French vendor confirms startup purchase as incumbents strengthen market dominance

January 30, 2004

3 Min Read
Alcatel Swallows WaterCove

Network equipment vendor Alcatel SA (NYSE: ALA; Paris: CGEP:PA) has officially announced its acquisition of wireless router startup WaterCove Networks Inc., as exclusively revealed by Unstrung earlier this month (see Alcatel to Drink WaterCove?).

Neither party would reveal any financial details, declining to comment on industry speculation that the deal is a firesale, in light of WaterCove’s delicate financial status (see Alcatel Acquires WaterCove).

WaterCove was one of the first startups to set up shop in the wireless router, or GGSN (GPRS Gateway Support Node), space. GGSNs provide the primary interface between a carrier’s radio and packet core networks. In their next-generation guises, wireless routers can also handle service creation, billing, and IP traffic management tasks.

The company experienced limited success in its attempts to persuade carriers to bypass the usual roll call of established vendors such as Juniper Networks Inc. (Nasdaq: JNPR), Cisco Systems Inc. (Nasdaq: CSCO), Nortel Networks Corp. (NYSE/Toronto: NT), and Lucent Technologies Inc. (NYSE: LU).

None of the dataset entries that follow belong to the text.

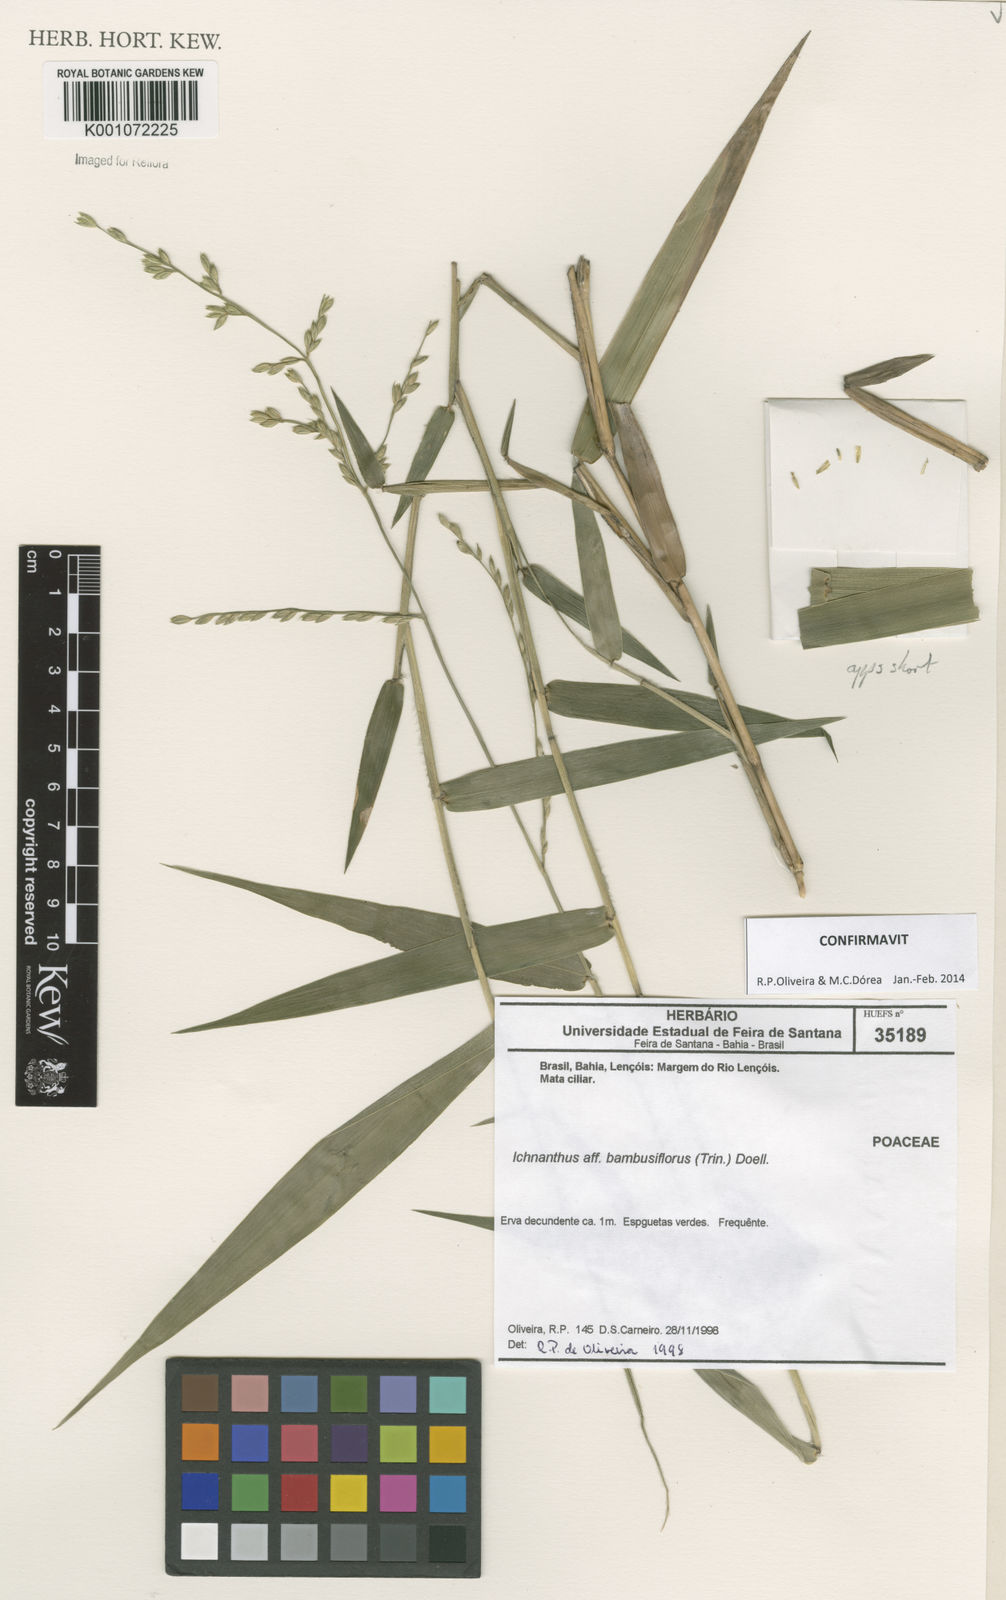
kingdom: Plantae
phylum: Tracheophyta
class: Liliopsida
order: Poales
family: Poaceae
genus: Ichnanthus
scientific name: Ichnanthus
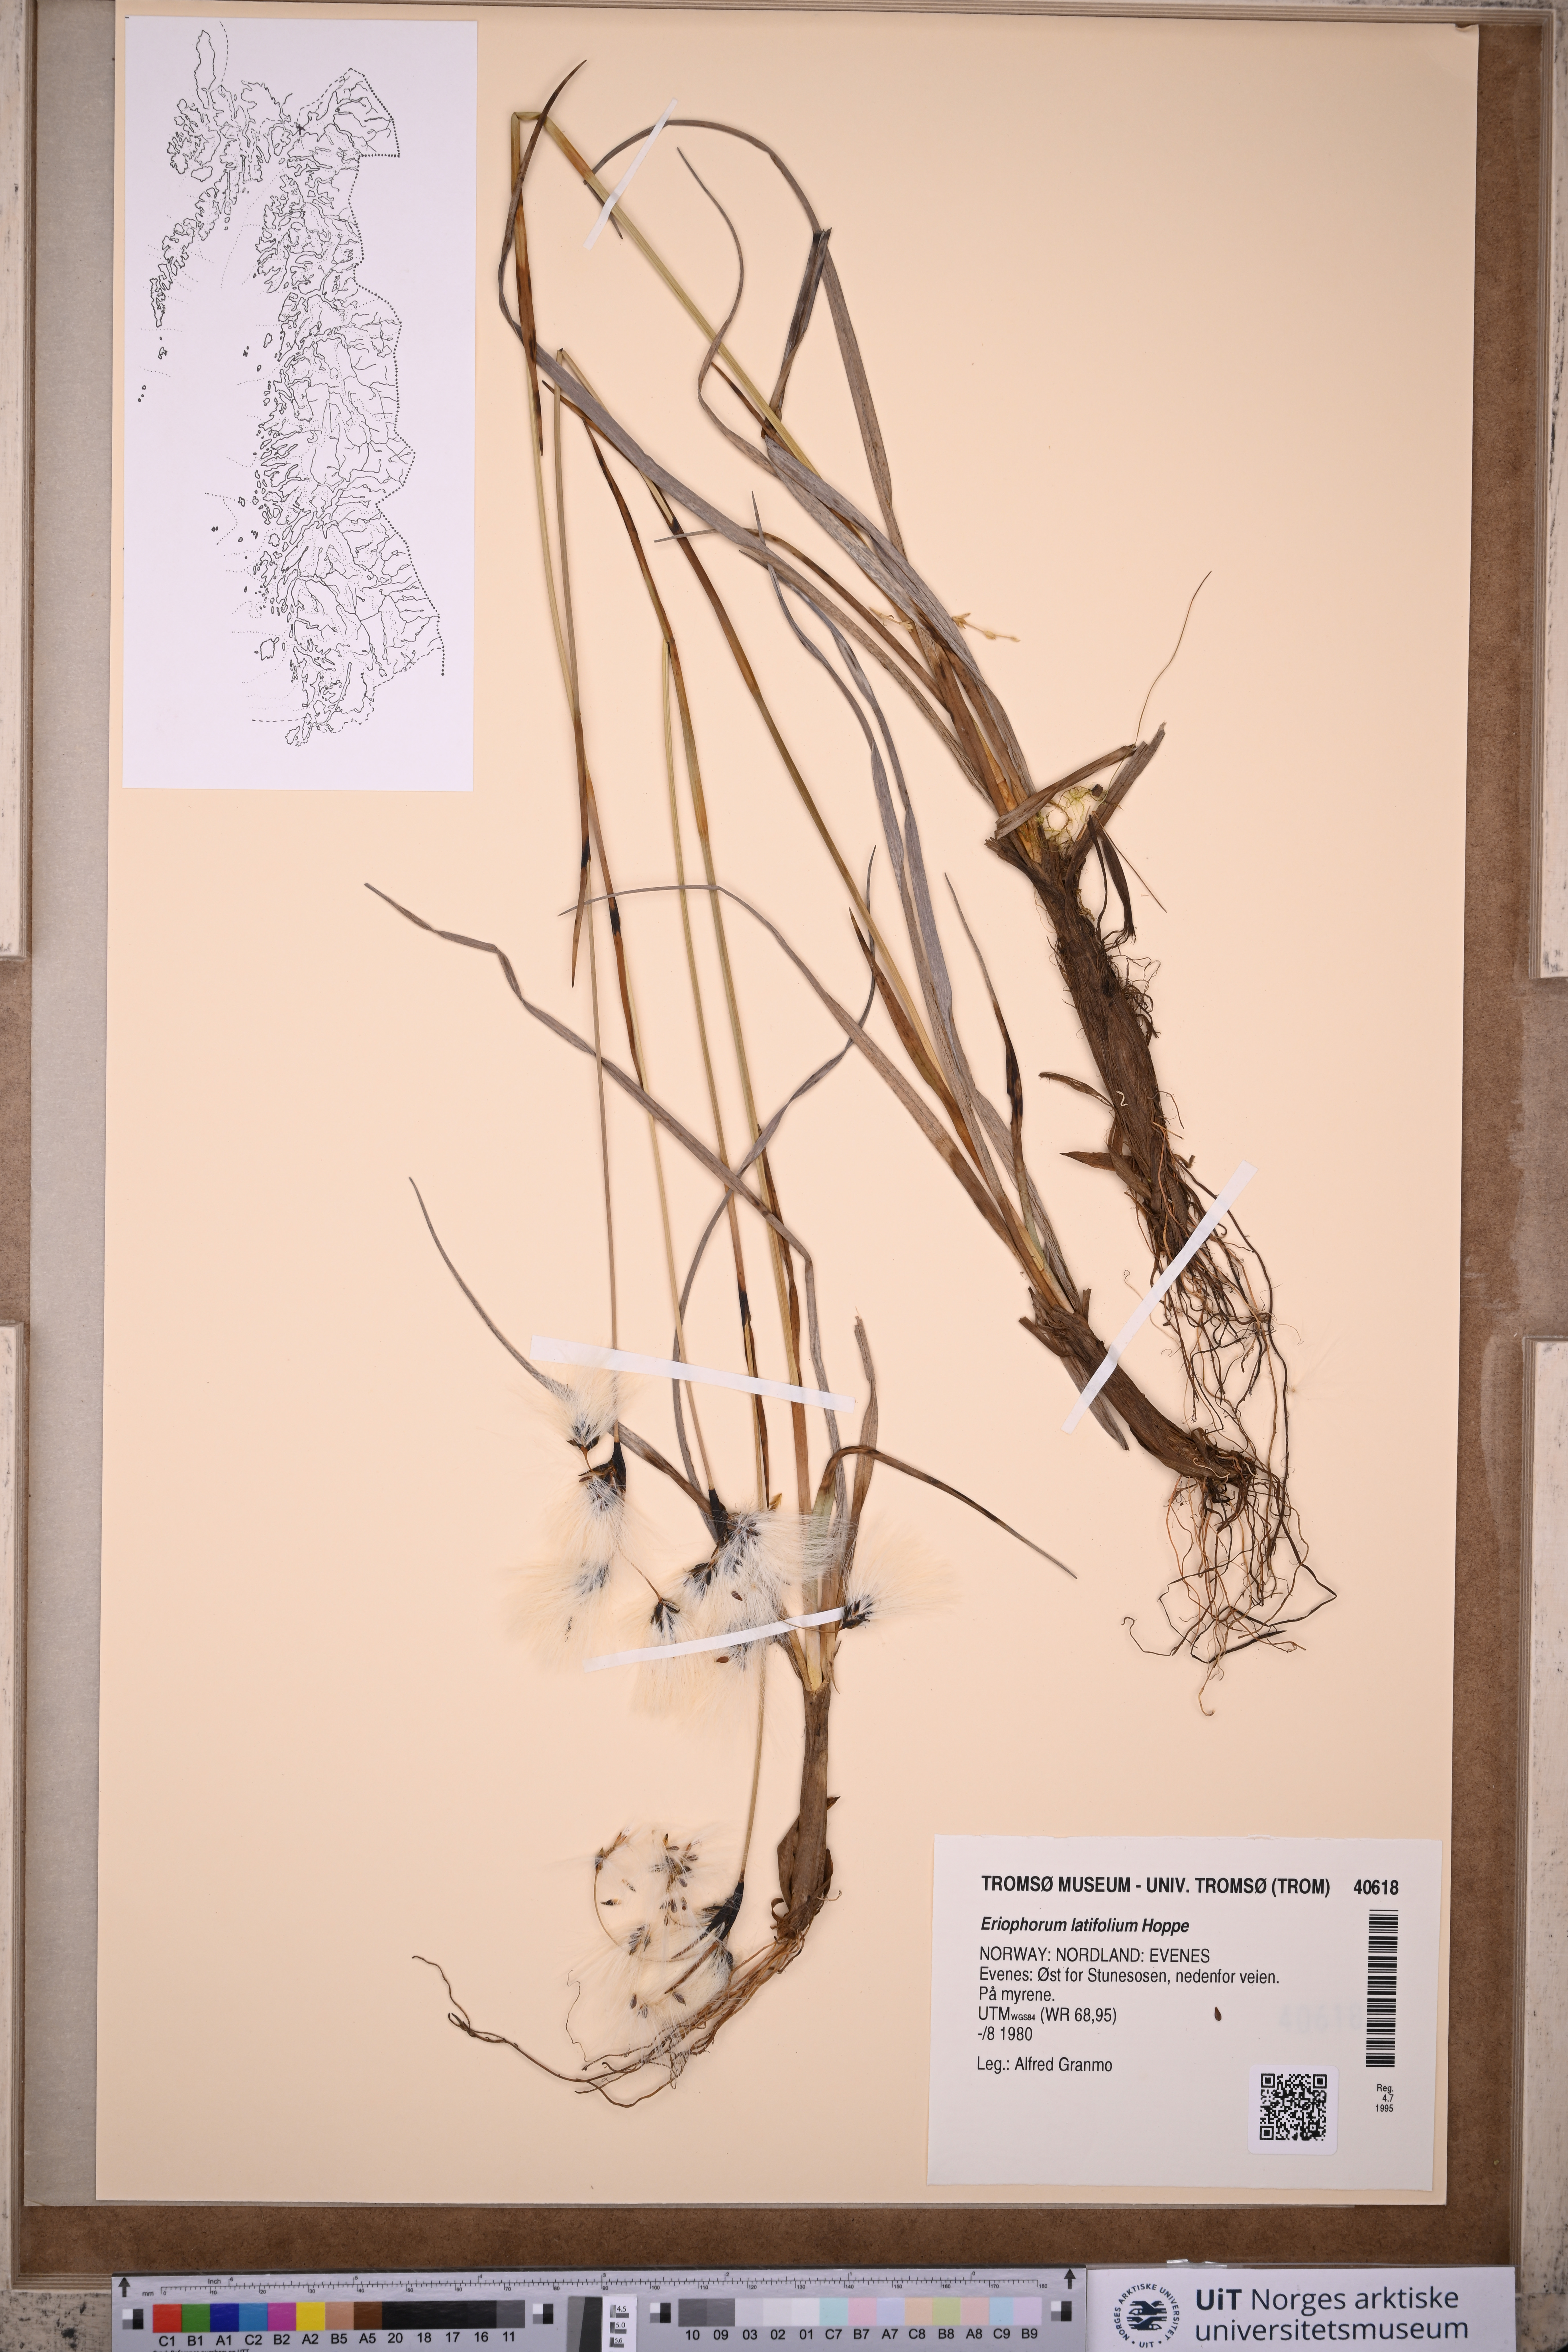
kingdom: Plantae
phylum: Tracheophyta
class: Liliopsida
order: Poales
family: Cyperaceae
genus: Eriophorum
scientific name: Eriophorum latifolium
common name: Broad-leaved cottongrass
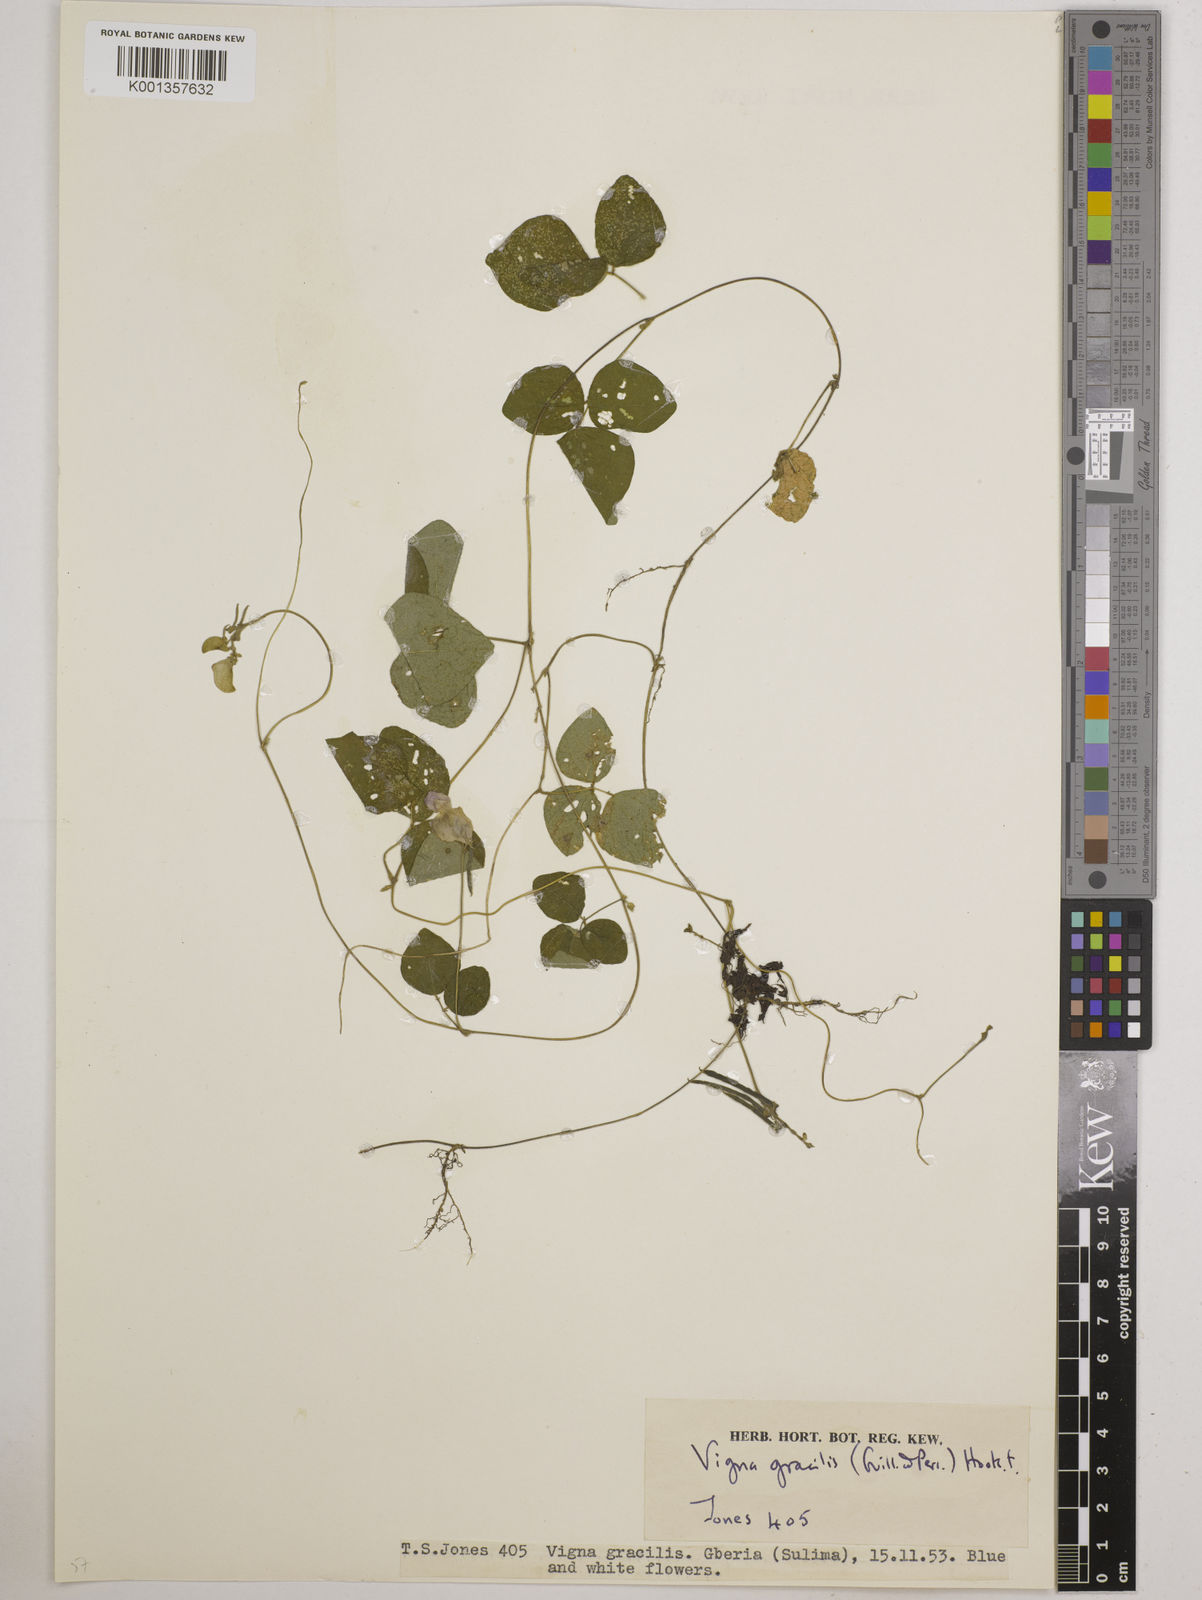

Its only win was a high-profile deal with Orange UK (London: OGE) at the end of 2002, serving the carrier’s 13.1 million subscribers (see Orange Juices Watercove). Such a project is arguably a poor return on investment in light of the $70 million of venture capital funding poured into the startup by Charles River Ventures, Sprout Group, Orange Ventures, and Bessemer Venture Partners (see Watercove Raises Further $20M).

The acquisition follows an OEM partnership struck between the two companies last August, which saw Alcatel snub traditional GGSN partner Cisco (see WaterCove Wins Alcatel). Alcatel’s Roland Thies, deputy VP for partnerships, mobile core activities, claims that today’s announcement was not part of the initial venture.

“It was something we didn’t specifically think about,” he comments. “At the time it was a strategic decision to develop the business. We were just testing the market.”

Thies is unable to confirm the exact number of WaterCove employees affected by the takeover, stating only that the company is “a mid-sized startup” with fewer than a hundred on staff. He stresses that there are to be no redundancies, with all headcount staying put in WaterCove’s Boston offices. “All of the employees are joining us... They all have knowledge we don’t have, so we will keep them.”

Today’s deal further reduces the number of startups operating in the wireless router market (see Having a Flutter on the GGSNs). Last year, rival startup Tahoe Networks sold its assets to Finnish giant Nokia Corp. (NYSE: NOK), while Megisto Systems Inc. has been extremely muted in recent months (see Nokia Sweeps Up Tahoe).

“Following Nokia's acquisition of Tahoe Networks, Alcatel's move to acquire WaterCove establishes a trend of large industry players absorbing startups specializing in content-based billing,” comments Ken Rehbehn, principal analyst for wireless infrastructure at Current Analysis. “WaterCove's product is distinguished by flexible support for key telecom SS7-based billing interfaces and provides a great complement to Alcatel's already impressive billing portfolio.”

Calls to WaterCove were met with an Alcatel greeting, and all enquiries are being forwarded to the French vendor’s Paris headquarters.